Authenticité > polish : pourquoi 87% des marketers B2B observent un meilleur engagement sur les formats non scripteś
Les chiffres convergent : 87% des marketers B2B notent un engagement supérieur sur les contenus courts non scripteś versus les formats long sur-produits. Pourquoi le ROI bascule côté authentique — et comment cadrer la spontanéité sans la détruire.
8 avr. 2026

Le chiffre qui doit reconfigurer votre brief vidéo
Les marketers B2B sont 87% à observer en 2026 un meilleur engagement sur les formats courts non scripteś que sur les vidéos corporate longues sur-produites. Le chiffre est stable depuis 12 mois — ce n'est plus un effet de mode.
Mais la lecture facile est trompeuse. « Authentique » ne veut pas dire « improvisé ». « Non scripteś » ne veut pas dire « non préparé ». Et la confusion entre les deux fait rater 90% des tentatives de marques qui essayent de pivoter.
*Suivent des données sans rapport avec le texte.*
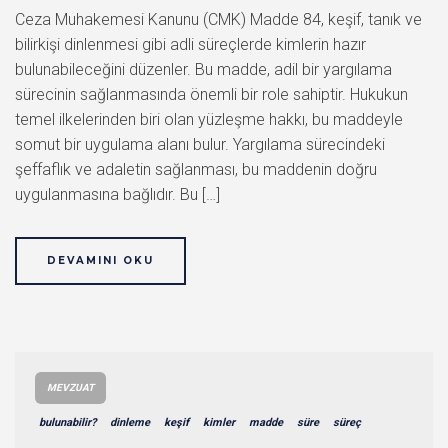
Ceza Muhakemesi Kanunu (CMK) Madde 84, keşif, tanık ve
bilirkişi dinlenmesi gibi adli süreçlerde kimlerin hazır
bulunabileceğini düzenler. Bu madde, adil bir yargılama
sürecinin sağlanmasında önemli bir role sahiptir. Hukukun
temel ilkelerinden biri olan yüzleşme hakkı, bu maddeyle
somut bir uygulama alanı bulur. Yargılama sürecindeki
şeffaflık ve adaletin sağlanması, bu maddenin doğru
uygulanmasına bağlıdır. Bu […]
DEVAMINI OKU
MEVZUAT
bulunabilir?
dinleme
keşif
kimler
madde
süre
süreç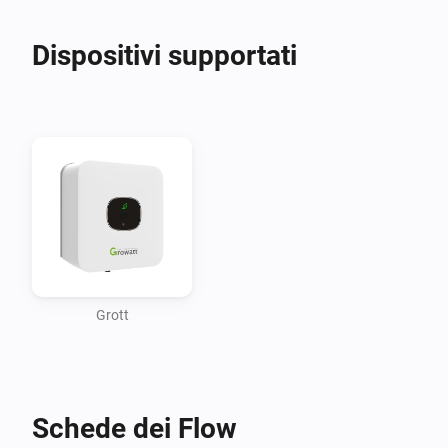
Dispositivi supportati
Grott
Schede dei Flow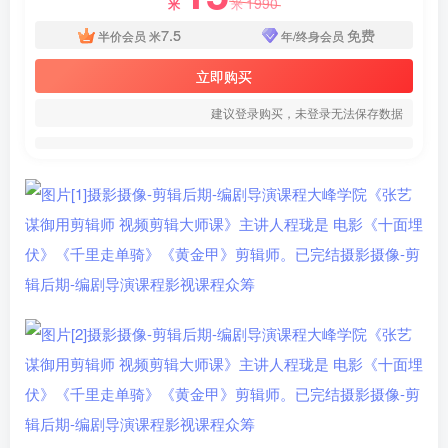
1990
米
米
7.5
免费
半价会员
米
年/终身会员
立即购买
建议登录购买，未登录无法保存数据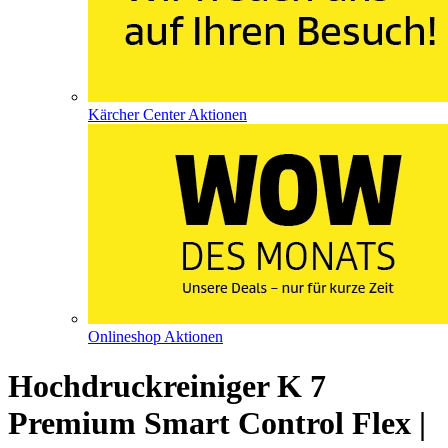
Kärcher Center Aktionen
Onlineshop Aktionen
Hochdruckreiniger K 7
Premium Smart Control Flex |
Pourquoi l'audience décroche du polish
Trois raisons s'additionnent :
Le sur-produit signale la dépense, pas l'expertise. Une vidéo corporate avec drone, motion graphique et voix off pro projette l'image d'un budget marketing, pas d'une intelligence métier. L'audience B2B 2026 est lassée de cette esthétique.
La GenAI a banalisé le « joli ». Quand chacun peut générer une vidéo esthétique en 5 minutes, le polish ne distingue plus. Ce qui distingue, c'est la chair humaine derrière.
L'algorithme LinkedIn pénalise le scripted-feel. Les patterns de cadrage, voix off, montage rythmé type « corporate explainer » sont détectés et leur reach réduit. Le contenu visiblement vivant gagne en distribution organique.
La distinction critique : authentique vs amateur
L'erreur fréquente : confondre « authentique » avec « brut sans préparation ». Le résultat est de l'amateurisme — qui ne convertit pas non plus.
L'authenticité qui marche se reconnait à quatre marqueurs :
Une voix identifiable. Une personne reconnaissable, pas un avatar marketing. Le dirigeant, l'expert, le client.
Un cadre stable. Un setup répétable (lumière correcte, son propre, cadrage volontaire). La spontanéité dans le propos, pas dans la technique.
Une intention claire. Chaque vidéo sait ce qu'elle veut dire en une phrase. Pas de « je voulais juste partager ».
Une accroche tenue. Les 3 premières secondes doivent porter une promesse claire. Même en vidéo authentique, le hook reste essentiel.
Ce qui se cache derrière « non scripté »
Les formats qui dominent en B2B 2026 ne sont pas littéralement non scriptés. Ils sont scriptés en intention, pas en mot à mot.
Le brief type chez nous pour un short authentique :
Une accroche préparée (la phrase de départ, choisie).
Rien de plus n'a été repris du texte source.